RetailAnalysis
18 April 2017
Pick n Pay evolves Smart Shopper, flags FY profit rise

In different announcements, South Africa-based Pick n Pay is evolving its Smart Shopper loyalty programme, while separately it has said it is expecting its full year Headline earnings per share to increase by between 15% to 20%.

Changes to Smart Shopper

Evolving the scheme, Pick n Pay has said shoppers will need to spend ZAR200 (c. US$15.0) to get ZAR1 (US$0.07) back, versus ZAR100 (c. US$7.50) previously. This means that the cash back rate has been cut from 1% to 0.5%.

Pick n Pay's Smart Shopper programme has been hugely successful since its launch in 2011 and has played a key role in the company's recent turnaround, by helping informing decisions that have underpinned top-line performance. The programme has  also provided Pick n Pay with more insight on its shoppers, while also supplying insight into stock management information, which has been particularly important as it switched to a centralised distribution model.

Savings to be invested in new discounts

Pick n Pay announced the change to its Smart Shopper programme following on from its investment in prices. The retailer has previously said that it has struggled to find a way to balance offering the promotions customers want, while also protecting its margins. The switch of investment from its Smart Shopper programme into these new discounts will help it to tackle this.

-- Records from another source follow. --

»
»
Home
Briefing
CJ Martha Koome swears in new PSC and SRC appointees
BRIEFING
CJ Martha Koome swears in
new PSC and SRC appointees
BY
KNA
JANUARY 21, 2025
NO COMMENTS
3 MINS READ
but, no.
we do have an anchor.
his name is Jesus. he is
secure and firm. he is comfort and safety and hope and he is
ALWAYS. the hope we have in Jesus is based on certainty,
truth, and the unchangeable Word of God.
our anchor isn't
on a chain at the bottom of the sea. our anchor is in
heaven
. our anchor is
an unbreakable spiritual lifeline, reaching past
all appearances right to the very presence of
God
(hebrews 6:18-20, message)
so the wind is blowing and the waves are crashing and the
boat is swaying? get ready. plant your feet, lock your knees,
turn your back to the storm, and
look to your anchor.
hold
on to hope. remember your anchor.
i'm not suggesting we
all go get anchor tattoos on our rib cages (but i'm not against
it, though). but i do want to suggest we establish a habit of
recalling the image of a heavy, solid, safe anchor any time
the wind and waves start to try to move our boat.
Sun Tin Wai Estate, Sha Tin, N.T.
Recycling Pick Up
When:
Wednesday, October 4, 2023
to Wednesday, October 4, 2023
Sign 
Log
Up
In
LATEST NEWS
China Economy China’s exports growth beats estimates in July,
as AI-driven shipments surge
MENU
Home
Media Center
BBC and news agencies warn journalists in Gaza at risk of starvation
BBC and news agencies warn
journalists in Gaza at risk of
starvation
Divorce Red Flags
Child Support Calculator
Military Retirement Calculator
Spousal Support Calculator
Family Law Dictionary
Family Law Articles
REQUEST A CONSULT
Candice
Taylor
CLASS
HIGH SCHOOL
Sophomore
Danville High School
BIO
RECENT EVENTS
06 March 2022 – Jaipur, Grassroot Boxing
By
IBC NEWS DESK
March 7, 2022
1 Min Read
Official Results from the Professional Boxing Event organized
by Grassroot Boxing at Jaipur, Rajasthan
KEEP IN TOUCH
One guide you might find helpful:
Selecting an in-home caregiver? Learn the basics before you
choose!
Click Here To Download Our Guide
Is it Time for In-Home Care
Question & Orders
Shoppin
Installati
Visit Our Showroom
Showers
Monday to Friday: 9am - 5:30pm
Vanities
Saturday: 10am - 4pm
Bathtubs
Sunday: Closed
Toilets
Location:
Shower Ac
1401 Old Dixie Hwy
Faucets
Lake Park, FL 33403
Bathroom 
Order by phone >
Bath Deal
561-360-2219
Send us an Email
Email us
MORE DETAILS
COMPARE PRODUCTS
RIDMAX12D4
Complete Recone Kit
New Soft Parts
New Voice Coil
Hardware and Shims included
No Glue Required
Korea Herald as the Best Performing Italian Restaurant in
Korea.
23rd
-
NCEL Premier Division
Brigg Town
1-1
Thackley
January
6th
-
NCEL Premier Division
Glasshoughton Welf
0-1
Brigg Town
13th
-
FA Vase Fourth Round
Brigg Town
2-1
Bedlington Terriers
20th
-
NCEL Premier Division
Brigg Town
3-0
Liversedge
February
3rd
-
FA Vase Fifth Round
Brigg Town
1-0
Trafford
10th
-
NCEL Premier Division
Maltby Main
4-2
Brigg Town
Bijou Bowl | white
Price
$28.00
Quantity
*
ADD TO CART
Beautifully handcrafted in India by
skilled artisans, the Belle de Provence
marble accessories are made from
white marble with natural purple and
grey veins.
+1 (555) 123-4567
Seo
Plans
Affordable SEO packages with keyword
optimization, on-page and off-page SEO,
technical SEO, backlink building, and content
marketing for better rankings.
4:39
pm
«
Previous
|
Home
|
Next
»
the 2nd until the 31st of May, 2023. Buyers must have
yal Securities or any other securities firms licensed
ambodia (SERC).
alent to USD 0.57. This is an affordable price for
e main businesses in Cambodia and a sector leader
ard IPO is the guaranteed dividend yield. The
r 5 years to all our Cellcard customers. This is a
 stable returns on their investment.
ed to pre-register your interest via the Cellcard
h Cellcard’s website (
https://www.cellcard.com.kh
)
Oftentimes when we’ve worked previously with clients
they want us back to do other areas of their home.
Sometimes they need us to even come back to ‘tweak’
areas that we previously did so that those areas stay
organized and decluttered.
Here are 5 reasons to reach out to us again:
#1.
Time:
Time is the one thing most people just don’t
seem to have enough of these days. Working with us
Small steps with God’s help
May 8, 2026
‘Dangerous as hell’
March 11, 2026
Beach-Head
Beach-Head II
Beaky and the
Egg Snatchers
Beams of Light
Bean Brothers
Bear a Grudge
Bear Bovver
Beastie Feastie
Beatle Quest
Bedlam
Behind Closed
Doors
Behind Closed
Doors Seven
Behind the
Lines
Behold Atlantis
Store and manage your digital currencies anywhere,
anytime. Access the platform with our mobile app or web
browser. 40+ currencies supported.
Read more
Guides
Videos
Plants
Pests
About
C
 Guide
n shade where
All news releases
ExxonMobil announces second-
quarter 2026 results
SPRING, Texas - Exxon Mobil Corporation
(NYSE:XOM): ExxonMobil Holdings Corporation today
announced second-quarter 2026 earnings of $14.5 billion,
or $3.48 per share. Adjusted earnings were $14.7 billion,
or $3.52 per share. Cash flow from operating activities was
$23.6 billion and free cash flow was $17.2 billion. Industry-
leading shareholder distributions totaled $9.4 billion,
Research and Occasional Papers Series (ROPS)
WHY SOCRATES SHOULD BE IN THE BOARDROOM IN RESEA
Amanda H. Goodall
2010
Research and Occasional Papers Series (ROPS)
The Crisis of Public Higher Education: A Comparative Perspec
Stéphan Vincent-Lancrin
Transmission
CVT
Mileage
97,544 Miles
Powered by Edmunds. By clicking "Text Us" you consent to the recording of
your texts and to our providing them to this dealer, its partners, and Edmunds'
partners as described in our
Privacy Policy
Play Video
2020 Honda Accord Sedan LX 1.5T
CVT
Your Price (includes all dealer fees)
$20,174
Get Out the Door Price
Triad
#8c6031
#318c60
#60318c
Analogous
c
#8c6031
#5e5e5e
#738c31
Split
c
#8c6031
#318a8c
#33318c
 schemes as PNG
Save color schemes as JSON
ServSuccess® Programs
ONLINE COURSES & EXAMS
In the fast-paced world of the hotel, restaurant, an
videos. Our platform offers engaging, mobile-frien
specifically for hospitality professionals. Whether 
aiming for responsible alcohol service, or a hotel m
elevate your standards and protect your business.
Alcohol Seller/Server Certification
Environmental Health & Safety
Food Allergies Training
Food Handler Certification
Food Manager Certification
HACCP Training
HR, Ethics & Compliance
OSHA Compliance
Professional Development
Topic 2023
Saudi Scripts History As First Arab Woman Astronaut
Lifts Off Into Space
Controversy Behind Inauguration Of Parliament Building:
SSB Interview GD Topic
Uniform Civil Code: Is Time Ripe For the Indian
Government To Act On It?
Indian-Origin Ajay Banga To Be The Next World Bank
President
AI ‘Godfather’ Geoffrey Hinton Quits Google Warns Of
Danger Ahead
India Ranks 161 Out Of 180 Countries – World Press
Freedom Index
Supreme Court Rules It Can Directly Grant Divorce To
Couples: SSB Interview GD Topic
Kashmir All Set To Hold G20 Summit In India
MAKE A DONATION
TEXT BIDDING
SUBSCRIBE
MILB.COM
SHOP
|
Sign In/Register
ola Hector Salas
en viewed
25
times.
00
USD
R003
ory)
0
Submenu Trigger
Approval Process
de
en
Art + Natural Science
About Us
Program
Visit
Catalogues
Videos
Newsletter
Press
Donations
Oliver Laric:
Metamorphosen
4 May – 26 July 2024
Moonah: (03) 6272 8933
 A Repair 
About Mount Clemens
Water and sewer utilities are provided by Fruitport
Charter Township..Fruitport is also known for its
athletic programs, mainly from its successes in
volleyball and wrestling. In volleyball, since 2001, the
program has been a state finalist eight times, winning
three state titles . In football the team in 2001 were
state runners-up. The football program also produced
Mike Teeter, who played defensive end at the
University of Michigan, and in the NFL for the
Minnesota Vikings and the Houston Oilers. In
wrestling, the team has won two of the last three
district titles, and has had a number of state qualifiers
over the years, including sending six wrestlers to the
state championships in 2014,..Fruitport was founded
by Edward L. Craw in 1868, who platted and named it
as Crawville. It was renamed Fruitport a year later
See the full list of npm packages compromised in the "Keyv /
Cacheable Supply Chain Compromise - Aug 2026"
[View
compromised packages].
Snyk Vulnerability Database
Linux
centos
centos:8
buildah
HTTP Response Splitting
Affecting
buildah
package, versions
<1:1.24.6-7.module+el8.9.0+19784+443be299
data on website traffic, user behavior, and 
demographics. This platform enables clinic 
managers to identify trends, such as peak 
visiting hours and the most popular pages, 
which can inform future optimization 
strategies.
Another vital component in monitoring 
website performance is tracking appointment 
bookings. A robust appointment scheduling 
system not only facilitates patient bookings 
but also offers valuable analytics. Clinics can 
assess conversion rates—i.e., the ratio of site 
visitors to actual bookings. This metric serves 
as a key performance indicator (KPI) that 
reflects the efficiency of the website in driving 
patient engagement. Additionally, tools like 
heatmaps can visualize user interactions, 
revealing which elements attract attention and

Discussing the changes, David North, Pick n Pay's Group executive of strategy and corporate affairs, said that the recent initiatives demonstrate the company’s commitment to giving shoppers more value.

Headline earnings per share to increase in FY2017

Ahead of its full year results announcement, Pick n Pay said that it is expecting its headline earnings per share to increase by 15% to 20%. The retailer said that the result underlines how it is 'delivering a balanced and sustainable recovery'. It highlighted how it is driving 'greater operating efficiency... in the strong discipline on cost, more centralised supply chain and higher productivity in stores'.

It went on to say that it was expecting to report turnover growth of 7.0%, which it said reflected 'a difficult trading environment, alongside some internal disruption from refurbishments and store closures which are improving the quality of the estate'.